İslam’da somut(maddi) nesnelerin yaratılışı yavaş, soyut(maddi olmayan) nesnelerin yaratılışı ise hızlıdır. Kuran, kâinatın altı günde yaratıldığını söyler fakat tefsirlerde altı devir diye açıklanır. Gün, dünyanın kendi ekseni etrafında bir kere dönmesine denir. Uzayda o kadar çok cisimler vardır ki kendi etrafındaki bir kere dönüşünü milyonlarca yılda tamamlıyor ve oradaki bir gün dünya günü ile milyonlarca güne eşittir. Kuran’daki gün tabiri nereye göre belirlendiğini bilmiyoruz. Onun için kâinat, dünya günü ile altı günde yaratıldı diyemeyiz. Din, yaratılışı üç bölümde anlatır. İlim(yazılım) İrade (tekâmül, evrim), Kudrette enerji gibi şeydir.

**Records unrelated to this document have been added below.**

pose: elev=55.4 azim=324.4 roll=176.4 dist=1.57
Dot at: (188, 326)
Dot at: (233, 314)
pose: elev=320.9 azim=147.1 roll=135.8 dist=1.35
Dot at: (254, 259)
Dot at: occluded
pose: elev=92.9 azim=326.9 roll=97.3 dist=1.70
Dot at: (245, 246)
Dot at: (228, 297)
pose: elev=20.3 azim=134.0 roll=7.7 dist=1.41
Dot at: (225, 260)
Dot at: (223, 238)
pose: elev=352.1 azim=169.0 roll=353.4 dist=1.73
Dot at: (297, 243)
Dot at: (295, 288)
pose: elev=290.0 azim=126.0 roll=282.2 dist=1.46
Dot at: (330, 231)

Burada Allah, çamurdan, topraktan insan yaratamaz, gücü yetmez demiyoruz. O’nun kudreti her şeye yeter, O istediği gibi yaratır. Biz burada büyük insan olan kâinatın duygularıyla yani fen ilimleri ile bu yaratılışı irdelemeye ve aklı delillerle açıklamaya çalışıyoruz. Tekâmül (Evrim), bilimsel bir meseledir ve kâinatta hiçbir şeyin birden bire olmaması demektir. Hayatın en büyük özelliği yavaş akmasıdır. Yaratılıştaki evrim Allah’ın büyük bir planı ve programı içindedir. Bir şeyin var olabilmesi için evrim sürecinden geçmesi lazım, bu sürecinden geçmeyen hiçbir madde, hücre, atom vs yoktur,  her şey sürekli yenileniyor. Yenilenmenin planı Allah’ın ilminden, gelişmesi Allah’ın iradesinden, enerjisi ise Allah’ın kudretindendir.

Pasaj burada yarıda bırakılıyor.